Exhibit 5
                           Opinion of Latham & Watkins

                                  July 21, 1994


Grubb & Ellis Company
One Montgomery Street
Telesis Tower
San Francisco, California  94104

Ladies and Gentlemen:

          We have acted as special counsel to Grubb & Ellis Company, a Delaware
corporation (the "Company"), in connection with the Registration Statement on
Form S-3 which is being filed with the Securities and Exchange Commission by the
Company on the date hereof (the "Registration Statement") with respect to the
registration under the Securities Act of 1933, as amended, of up to 4,418,540
shares (the "Common Shares") of the Company's common stock, par value $.01 per
share.  This opinion is rendered to the Company pursuant to its request.

          In our capacity as such counsel, we are familiar with the proceedings
taken by the Company in connection with the authorization, issuance and sale of
the Common Shares for the purposes of this opinion.  In addition, we have made
such legal and factual examinations and inquiries, including an examination of
originals (or copies certified or otherwise identified to our satisfaction as
being true reproductions of originals) of such documents, corporate records and
other instruments, and have obtained from officers of the Company such
certificates and other representations and assurances as we have deemed
necessary or appropriate for the purposes of this opinion.

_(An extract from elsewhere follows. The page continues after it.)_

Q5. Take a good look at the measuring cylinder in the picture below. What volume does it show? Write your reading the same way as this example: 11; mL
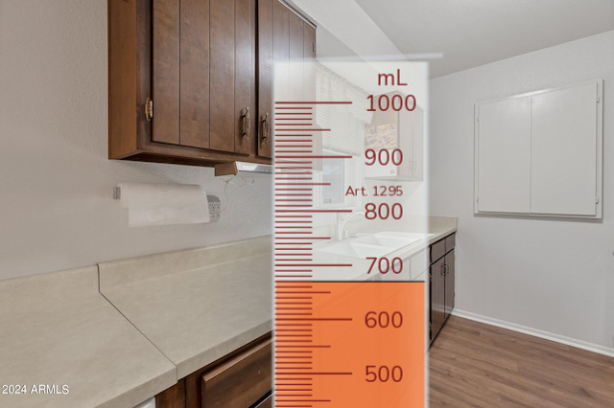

          In such examination, we have assumed the genuineness of all
signatures, the authenticity of all documents submitted to us as originals, the
legal capacity of natural persons executing such documents and the authenticity
and conformity to original documents of documents submitted to us as certified
or photostatic copies.

          Our opinion herein is limited to the effect on the subject transaction
only of the federal laws of the United States, the internal laws of the State of
California and the General Corporation Law of the State of Delaware.  We assume
no responsibility regarding the applicability to, or the effect thereon, of the
laws of any other jurisdiction or, in the case of Delaware, any other laws, or
as to matters of municipal law or the laws of any local agencies within any
state.

          Subject to the foregoing, and the other matters set forth herein, we
are of the opinion that, as of the date hereof, the Common Shares have been duly
authorized and reserved for issuance, and, when issued, delivered and paid for
in the manner described in the Registration Statement, will be validly issued,
fully paid and nonassessable.

          We consent to your filing this opinion as an exhibit to the
Registration Statement and to the reference to our firm contained under the
heading "Legal Matters" of the prospectus included therein.